Understanding Foreign Exchange Risk Exposure: Types and Examples

Types of Foreign Exchange Risk Exposure

  1. Types of foreign exchange risk exposure

Transaction Risk

Transaction Risk is the risk of an exchange rate changing between the transaction date and the subsequent settlement date. Thus, it is the gain or loss arising on conversion.

This type of risk is primarily associated with imports and exports. If a company exports goods on credit, then it has a figure for debtors in its accounts. The amount it will finally receive depends on the foreign exchange movement from the transaction date to the settlement date.

For example: Suppose there is a three-day interval between a transaction’s execution and settlement.
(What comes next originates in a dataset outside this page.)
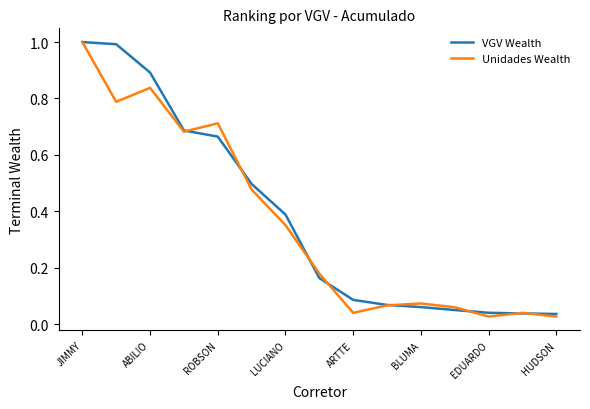

What is the maximum value shown in the chart?

1.0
The company is receiving payment in GBP, which they must repatriate into USD – their local currency. Transaction risk is the risk that the GBP-USD exchange rate will decrease during this three-day period.

Economic Risk

Economic Risk is the currency risk that results from exchange rate fluctuations affecting the pricing of products, the cost of inputs, and income from foreign assets.

For example, let’s assume American Company XYZ invests $1,000,000 in a manufacturing plant in the Congo. Aside from the business risk associated with making the plant profitable, Company XYZ is exposed to economic risk. The political environment could shift quickly, perhaps prompting the Congolese government to seize the plant or significantly change laws that affect Company XYZ’s ability to operate the plant. Likewise, hyperinflation could make it impossible to pay workers, or exchange rate circumstances could make it unprofitable to move profits out of the country.
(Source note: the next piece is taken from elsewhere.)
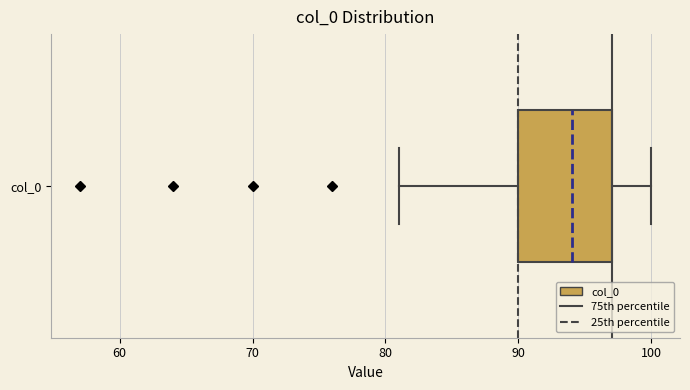

Read this box plot against the x-axis: the position of the median line, the range covered by the box, and the ends of both whiskers. The values are not printed on the chart, so give them approximately, as read against the axis.

median 94, box 90 to 97, whiskers 81 to 100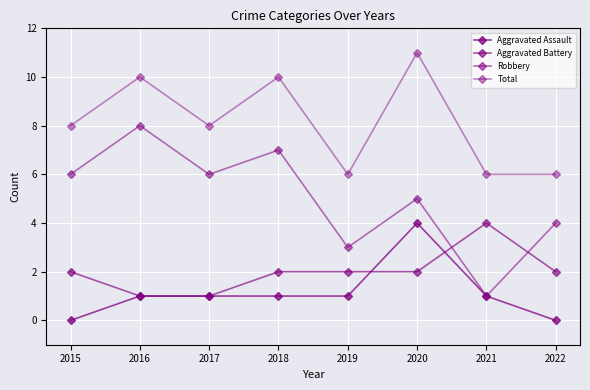

True or false: Aggravated Assault and Robbery intersect in this chart.

False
Another example (presented in class by Professor Ali): Let’s assume that one visits London for a month to do shopping there. If during this time the value of GBP goes up, then shopping becomes more expensive for this person.

Translation Exposure

Translation Exposure is the currency risk that results when a firm translates financial statements denominated in a foreign currency into the functional currency of the parent firm, as part of consolidating international financial results.
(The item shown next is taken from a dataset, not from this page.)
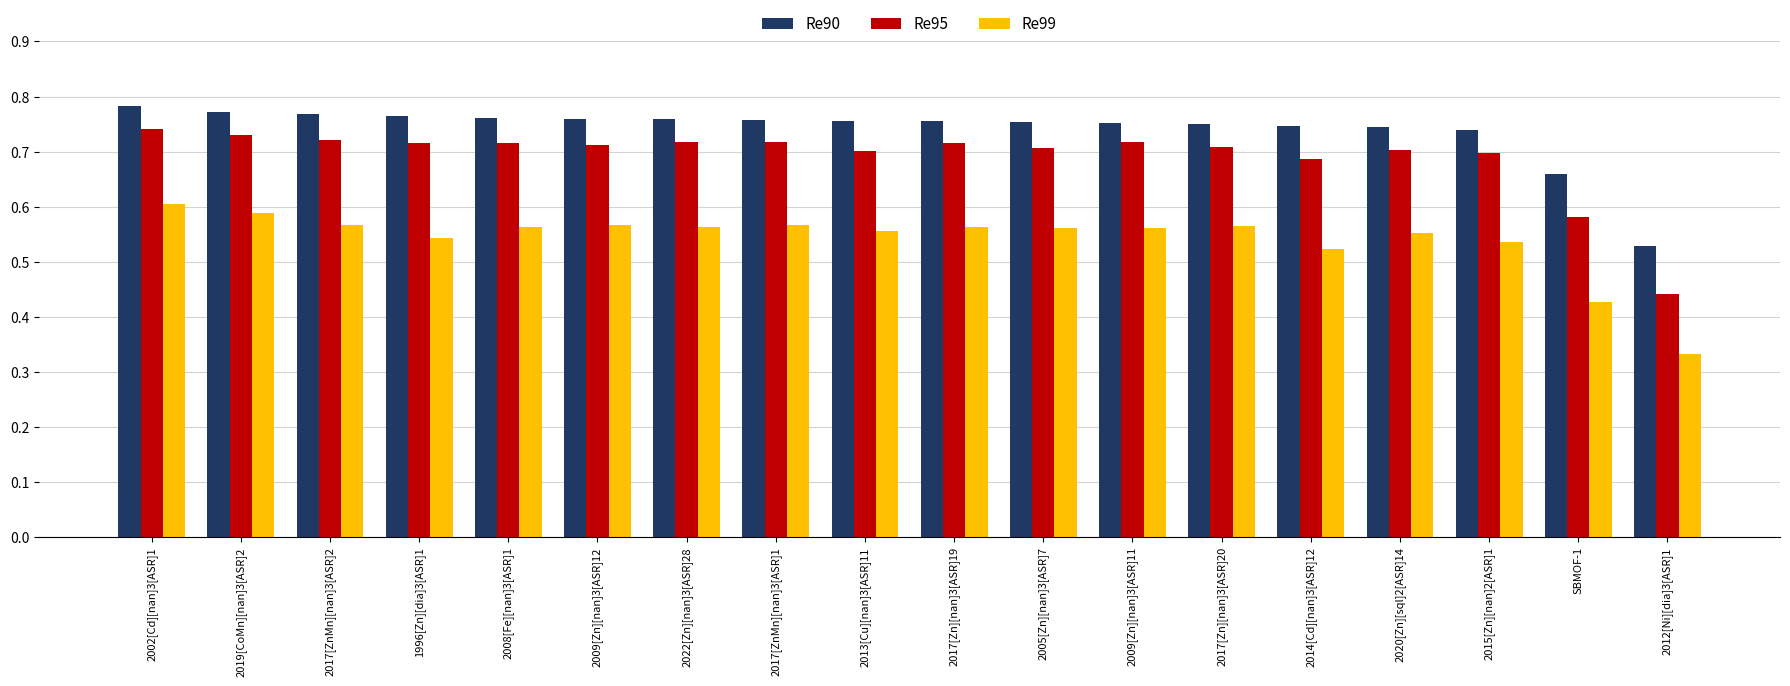

What is the sum of the Re99 values at 2002[Cd][nan]3[ASR]1 and 2008[Fe][nan]3[ASR]1?

1.2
Here is a simplified example of accounting exposure. Assume the domestic division of a multinational company incurs a net operating loss of $3,000. But at the same time, a foreign subsidiary of the company made a profit of 3,000 units of foreign currency. At the time, the exchange rate between the dollar and the foreign currency is 1 to 1. So the foreign subsidiary’s profit exactly cancels out the domestic division’s loss.

Before the parent company consolidates its financial reports, the exchange rate between the dollar and the foreign currency changes. Now 1 unit of foreign currency is only worth $.50. Suddenly, the profit of the foreign subsidiary is only worth $1,500, and it no longer cancels out the domestic division’s loss. Now the company as a whole must report a loss. This is a simplified example of translation exposure.

Example: In class, Professor Ali presented a “paper” or “virtual” example of gain or loss in a following situation: Let’s assume that we own a villa in Florida that costs $100 million. Next year, the value for real estate in Florida goes down by 10%, and the villa now costs $90 million. Thus, if we plan to sell the villa, the 10% loss is our “paper” loss. Likewise, if real estate value goes up, we become richer on “paper.”